FALLEN COMRADE: One of the last photos taken by Getty photographer Chris Hondros on the day he died, April 20. Libyan rebel fighters carry out a wounded comrade during an effort to dislodge government loyalist troops who were firing on them from the building in the background in downtown Misrata, Libya. (Chris Hondros/Getty Images)
FALLEN COMRADE: One of the last photos taken by Getty photographer Chris Hondros on the day he died, April 20. Libyan rebel fighters carry out a wounded comrade during an effort to dislodge government loyalist troops who were firing on them from the building in the background in downtown Misrata, Libya. (Chris Hondros/Getty Images)
Once an Epoch Times colleague and I had lunch with Tim, and he wouldn’t stop asking us questions. So when we remembered Tim on Wednesday, it was moments like that that came to mind. The jokes he made, often at his own expense. The unexpected, quick-witted observations and candid comments that came flying out of his mouth laced with a very British accent. To know him was to love him. What other choice do you have when a seriously accomplished, acclaimed photographer and videographer is so down-to-earth and self-effacing?

Chris Hondros was a newer friend who I just met this past November. Smart, strong, and very funny, Chris could warm an entire room. Last December, he moderated a forum for The Epoch Times and deftly commanded the stage and the audience. Afterward, he enthusiastically told us to have a forum every month for the next couple of years, and he would moderate. He loved every minute of it, even though he wasn’t in the limelight. He wanted people to know about the tremendous work of his colleagues, like photographer Ashley Gilbertson, whom he hosted that evening.

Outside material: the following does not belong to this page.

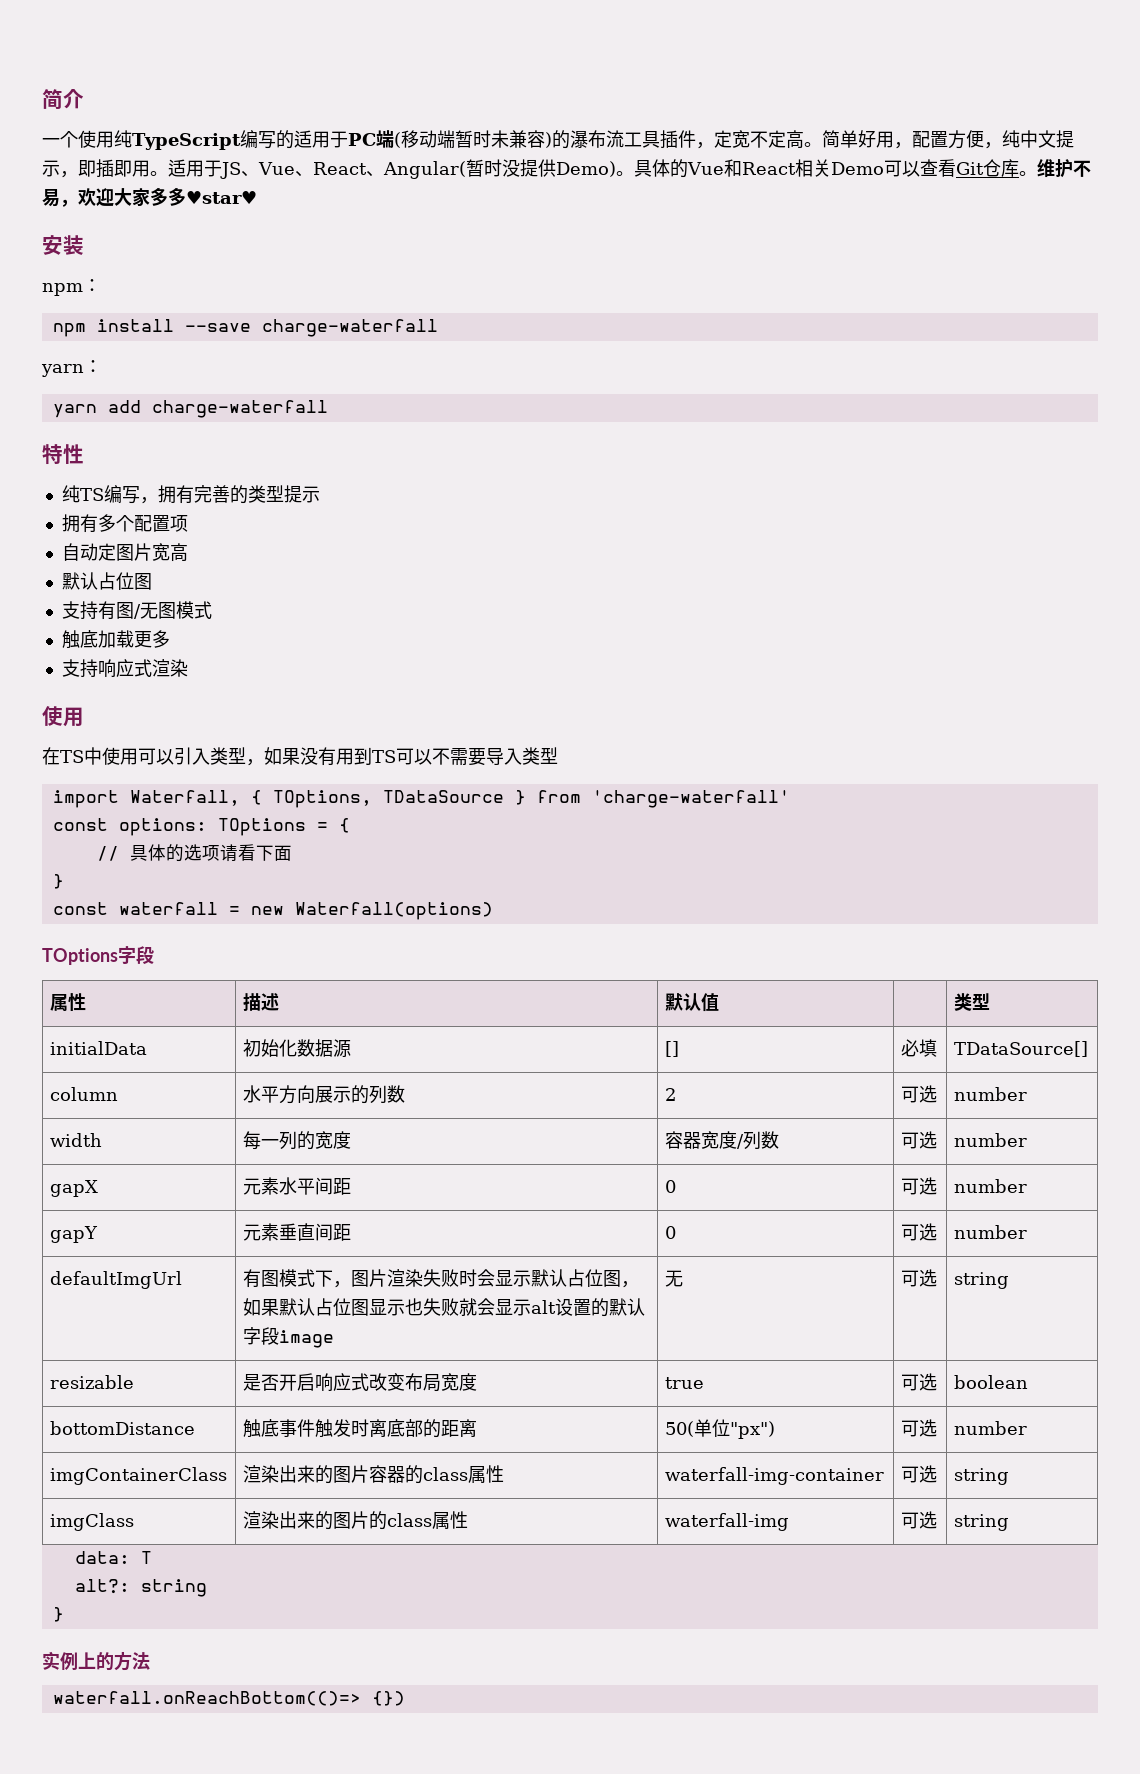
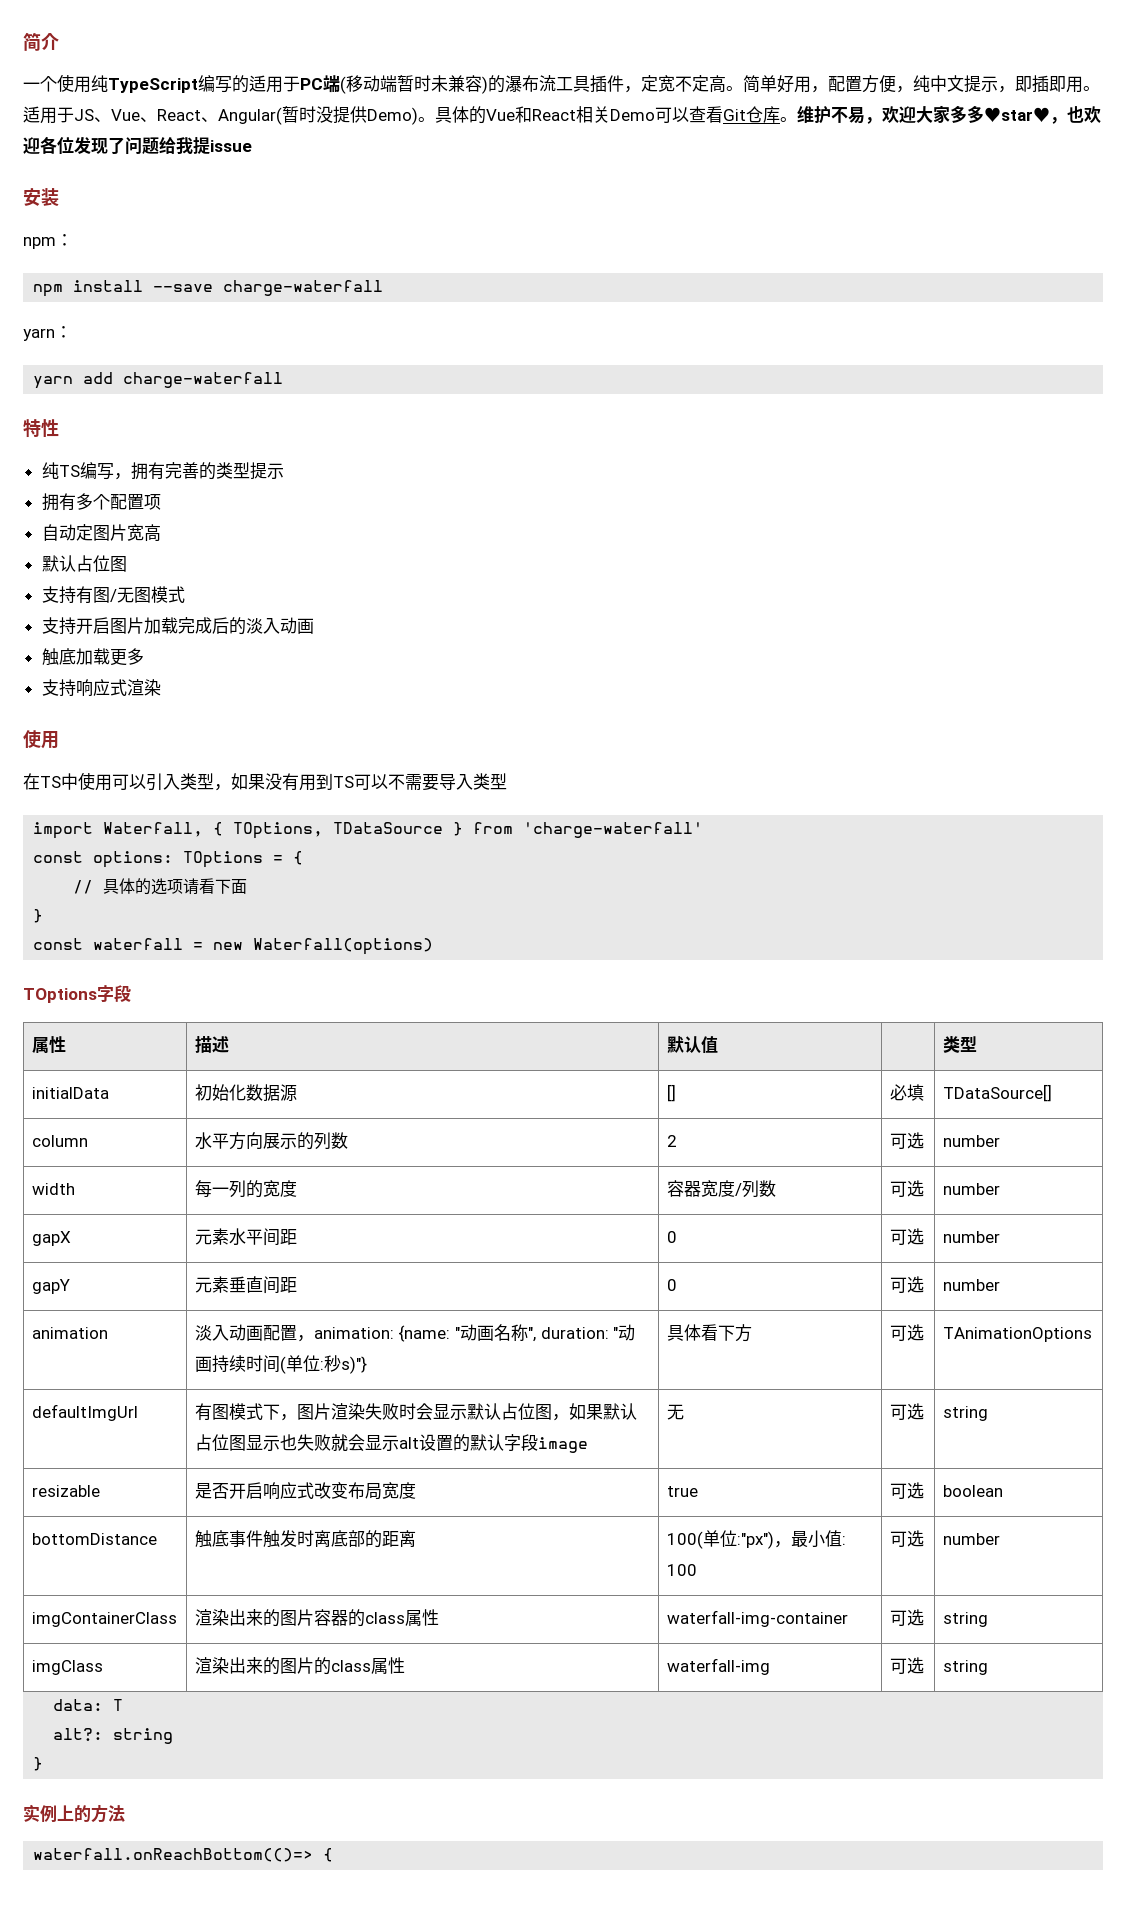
(257, 197) none -> [1050,106,1101,124] [23,136,252,155] ，也欢迎各位发现了问题给我提issue
(212, 610) none -> [41,617,314,635] // 支持开启图片加载完成后的淡入动画
(1027, 1232) none -> [31,1327,108,1339] [194,1324,636,1342] [194,1355,367,1374] [666,1324,752,1342] [889,1324,924,1341] [942,1327,1092,1342] // animation | 淡入动画配置，animation: {name: "动画名称", duration: "动画持续时间(单位:秒s)"} | 具体看下方 | 可选 | TAnimationOptions
[664,1419,775,1439] 50(单位"px") -> [666,1530,846,1549] [666,1564,697,1576] 100(单位:"px")，最小值: 100
[371,1691,405,1706] {}) -> [323,1848,334,1862] {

I will always remember that about Chris—his generosity. He was constantly traveling for work and yet wanted to do and give more. In fact, he planned on hosting a forum for us in May. The last time I heard from him was on April 1, in response to an e-mail.

“I’m heading to Libya this weekend but should be back in a few weeks,” he wrote. The tone of his e-mail was enthusiastic and excited, and I remember thinking after seeing the e-mail how much he seemed to love his work. It certainly showed. The photographs he filed from Libya are unbelievable.

The world needs more people like Tim Hetherington and Chris Hondros. It is a small comfort that they lived and died doing what they loved, but it is a great relief that they both left a legacy of remarkable work behind for future generations.